Question: Why Don’t We Have Annual Ultrasounds Instead of Annual Mammograms?

If breast ultrasound is better at detection of abnormalities, why does my doctor still ask me to get an annual (and painful) mammogram?  Why don't doctors ask for an annual ultrasound instead of a mammogram?  Is it because there are so many mammogram machines currently in existence?

Answer.

I too, have felt the pain from a mammogram -- and have benefited from a breast ultrasound.

Many women would like to know why don't we have annual ultrasounds instead of annual mammograms.

Ultrasounds Are Diagnostic, Mammograms Are For Screening

Breast ultrasound is good at distinguishing between a fluid-filled cyst and a solid mass in the breast. Ultrasound cannot image the entire breast at once, so it's used for a diagnostic spot check of areas that a screening mammogram has already revealed as having a suspicious mass or dense area.

Ultrasound can not:

  • Ultrasound cannot take an image of the whole breast at once
  • Ultrasound cannot take an image of areas deep inside the breast
  • Ultrasound cannot make 100% accurate diagnostic images
  • Ultrasound doesn't show microcalcifications -- the most common feature of tissue around a tumor

Neither technology, mammogram or ultrasound, is perfect. And in the case of ultrasound, the skill level of the operator makes a great difference in your results. One technician may miss something, while another technician may find it.

For example, my breast tumor was found by ultrasound following a mammogram. It was a palpable lump that was not very deep in the breast. It did show up on the mammogram, but ultrasound was used to check on it and confirm what it was.

However, when I went in for a lumpectomy, the hospital ultrasound tech could not find my mass.

I had to show him how to position me and how to point the transducer. Then the tech had to go get the chief radiologist, who took over the ultrasound, and found the mass.

Other Breast Imaging Technologies

There is also elastography and digital mammography. Some day, optical mammography without compression may be available. Breast thermography works for some women. For women at high risk, breast MRI is a good choice. The technologies will continue to evolve.

Radiation Concern with Mammograms

The radiation exposure in a mammogram is very small. It is about the same as is used in a dental x-ray, and less than what is needed for a standard chest x-ray. Mammograms are painful but brief; as I found out, they are much less painful than breast surgery. The National Cancer Institute says the benefits of mammography outweigh the potential harm from the radiation exposure. However, be sure to alert your health care provider and the x-ray technician if there is any possibility you are pregnant, as they will want to avoid any radiation exposure to the fetus.

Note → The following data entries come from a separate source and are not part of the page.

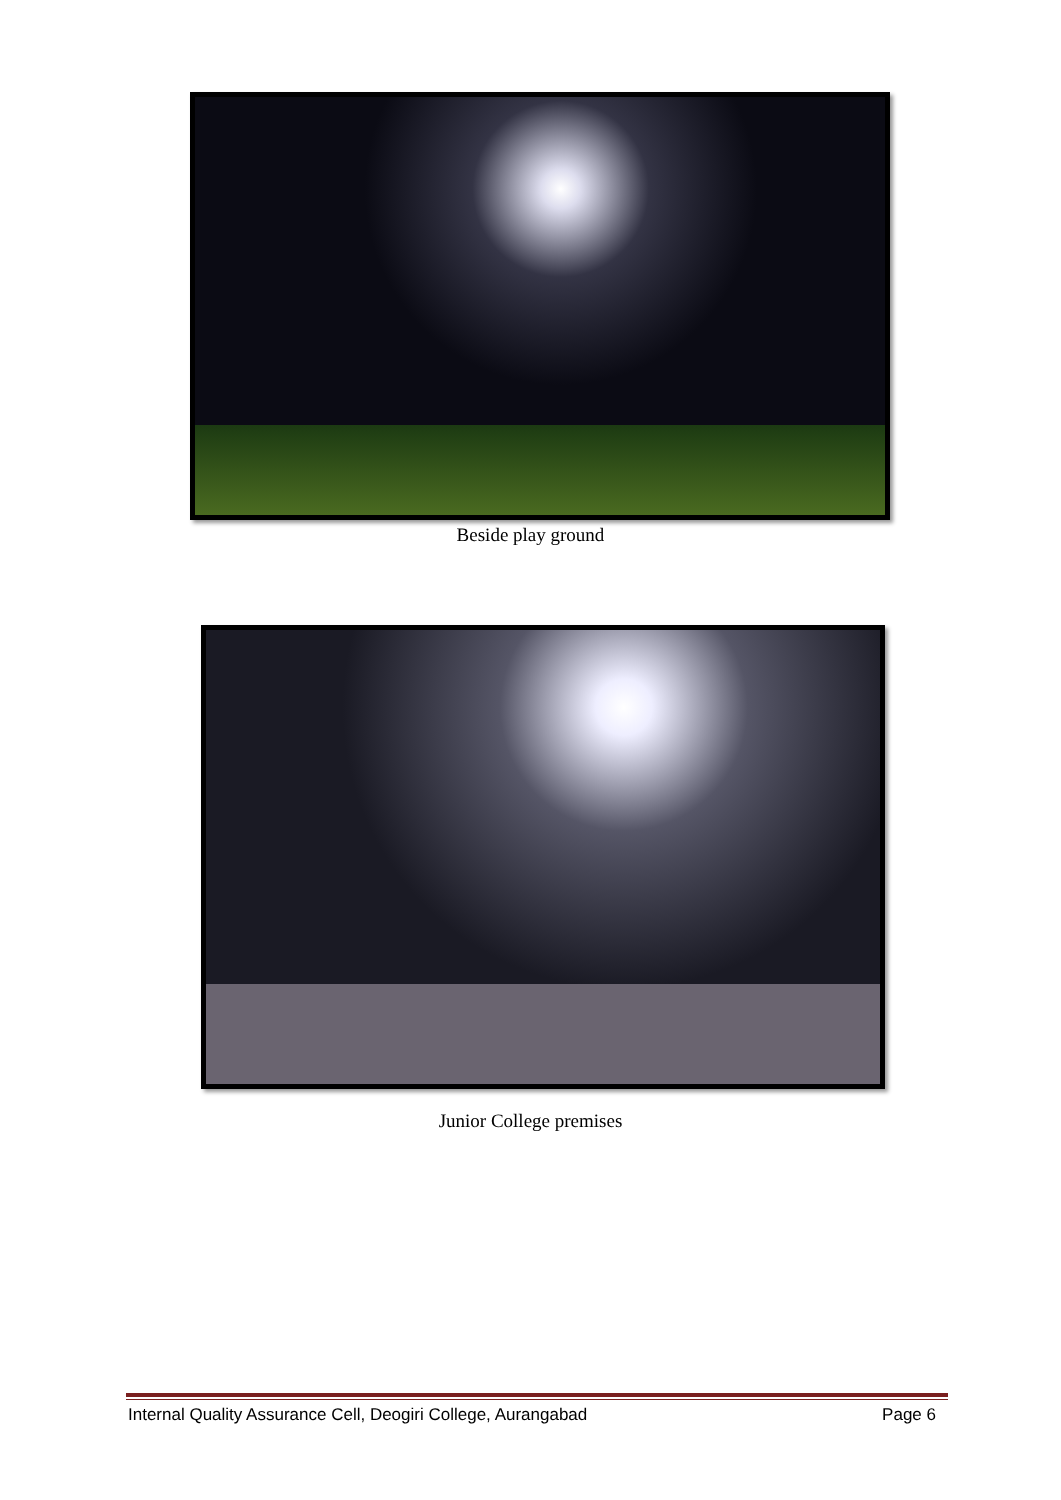Beside play ground
Junior College premises
Internal Quality Assurance Cell, Deogiri College, Aurangabad Page 6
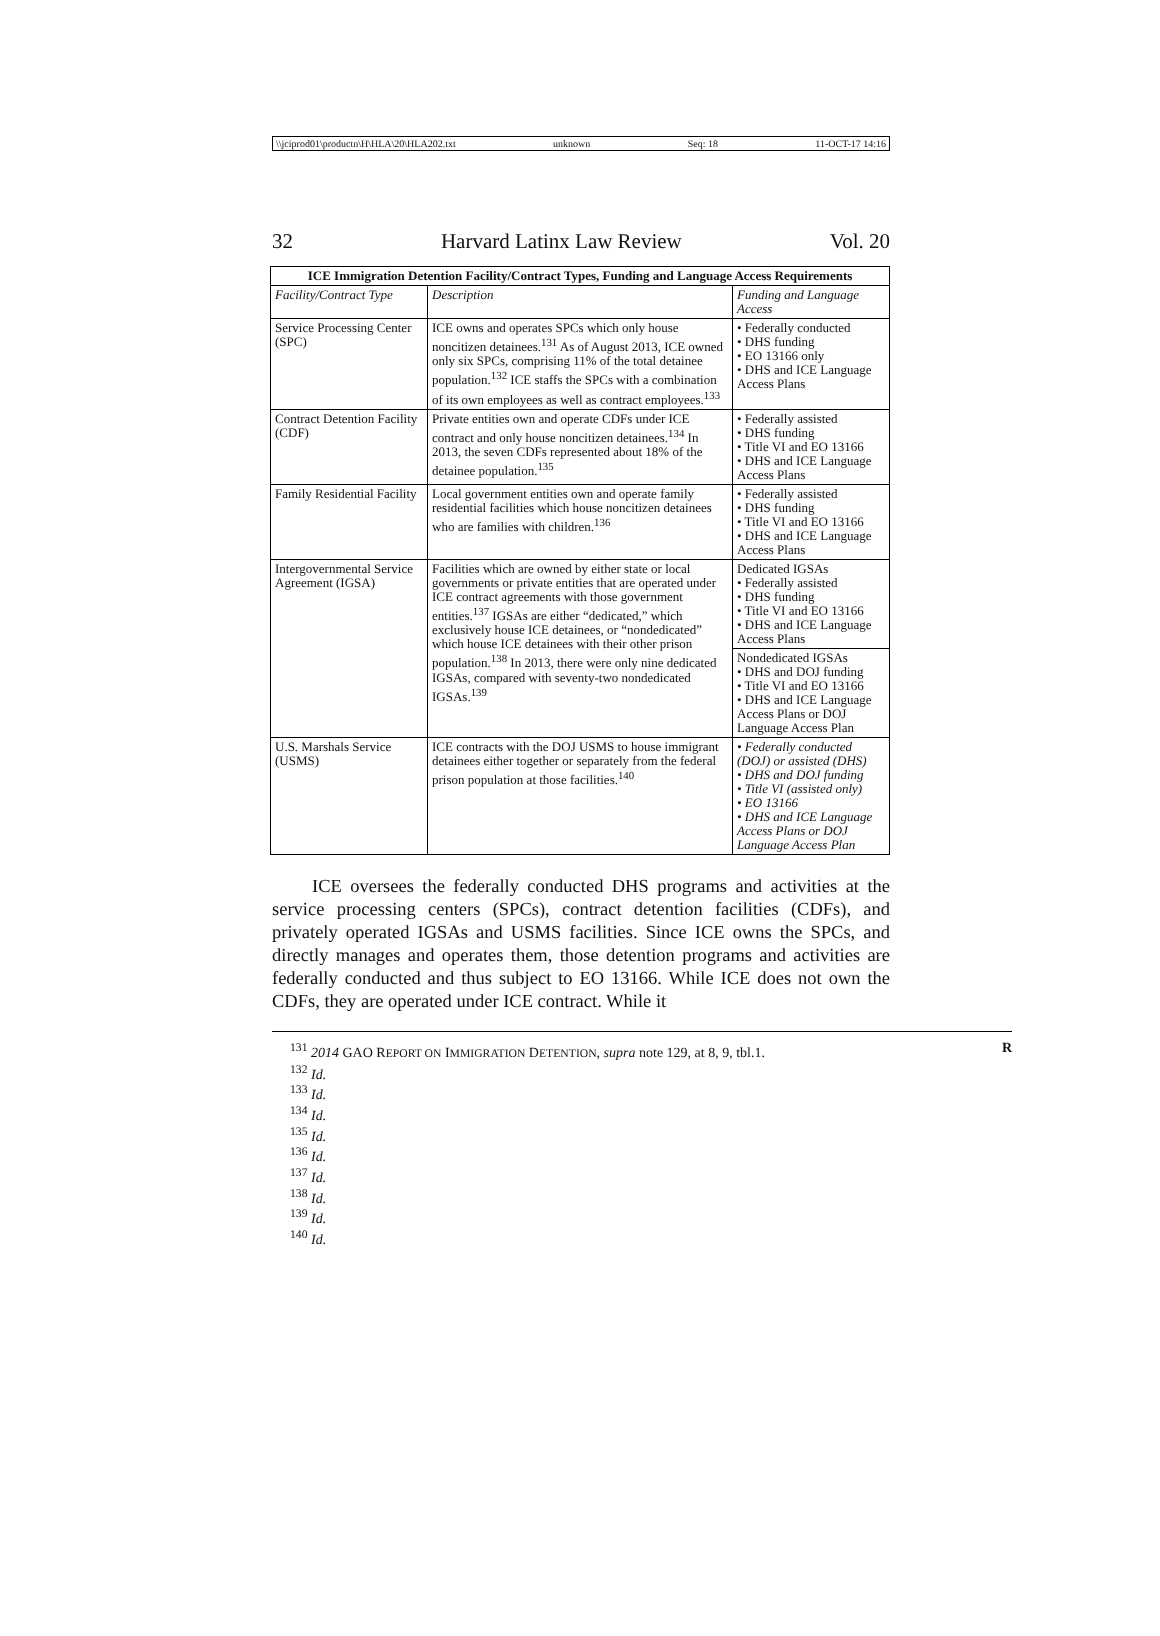\\jciprod01\productn\H\HLA\20\HLA202.txt unknown Seq: 18 11-OCT-17 14:16
32 Harvard Latinx Law Review Vol. 20
| ICE Immigration Detention Facility/Contract Types, Funding and Language Access Requirements | | |
| --- | --- | --- |
| Facility/Contract Type | Description | Funding and Language Access |
| Service Processing Center (SPC) | ICE owns and operates SPCs which only house noncitizen detainees.<sup>131</sup> As of August 2013, ICE owned only six SPCs, comprising 11% of the total detainee population.<sup>132</sup> ICE staffs the SPCs with a combination of its own employees as well as contract employees.<sup>133</sup> | • Federally conducted • DHS funding • EO 13166 only • DHS and ICE Language Access Plans |
| Contract Detention Facility (CDF) | Private entities own and operate CDFs under ICE contract and only house noncitizen detainees.<sup>134</sup> In 2013, the seven CDFs represented about 18% of the detainee population.<sup>135</sup> | • Federally assisted • DHS funding • Title VI and EO 13166 • DHS and ICE Language Access Plans |
| Family Residential Facility | Local government entities own and operate family residential facilities which house noncitizen detainees who are families with children.<sup>136</sup> | • Federally assisted • DHS funding • Title VI and EO 13166 • DHS and ICE Language Access Plans |
| Intergovernmental Service Agreement (IGSA) | Facilities which are owned by either state or local governments or private entities that are operated under ICE contract agreements with those government entities.<sup>137</sup> IGSAs are either “dedicated,” which exclusively house ICE detainees, or “nondedicated” which house ICE detainees with their other prison population.<sup>138</sup> In 2013, there were only nine dedicated IGSAs, compared with seventy-two nondedicated IGSAs.<sup>139</sup> | Dedicated IGSAs • Federally assisted • DHS funding • Title VI and EO 13166 • DHS and ICE Language Access Plans |
| | | Nondedicated IGSAs • DHS and DOJ funding • Title VI and EO 13166 • DHS and ICE Language Access Plans or DOJ Language Access Plan |
| U.S. Marshals Service (USMS) | ICE contracts with the DOJ USMS to house immigrant detainees either together or separately from the federal prison population at those facilities.<sup>140</sup> | • Federally conducted (DOJ) or assisted (DHS) • DHS and DOJ funding • Title VI (assisted only) • EO 13166 • DHS and ICE Language Access Plans or DOJ Language Access Plan |
ICE oversees the federally conducted DHS programs and activities at the service processing centers (SPCs), contract detention facilities (CDFs), and privately operated IGSAs and USMS facilities. Since ICE owns the SPCs, and directly manages and operates them, those detention programs and activities are federally conducted and thus subject to EO 13166. While ICE does not own the CDFs, they are operated under ICE contract. While it
<sup>131</sup> 2014 GAO REPORT ON IMMIGRATION DETENTION, supra note 129, at 8, 9, tbl.1. R
<sup>132</sup> Id.
<sup>133</sup> Id.
<sup>134</sup> Id.
<sup>135</sup> Id.
<sup>136</sup> Id.
<sup>137</sup> Id.
<sup>138</sup> Id.
<sup>139</sup> Id.
<sup>140</sup> Id.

Bottom line: You have the whole breast imaged first, to see where dense areas are located. Ultrasound is used after a mammogram, to further check on the dense masses.

Sources:

Imaginis.com. Breast Cancer Diagnosis. Ultrasound Imaging of the Breasts. Last Updated: July 2007.

How is Breast Cancer Diagnosed? American Cancer Society, Updated 02/22/2016.

Breast Ultrasound, American Cancer Society, Updated 10/20/2015

Mammograms, National Cancer Institute, March 25, 2014.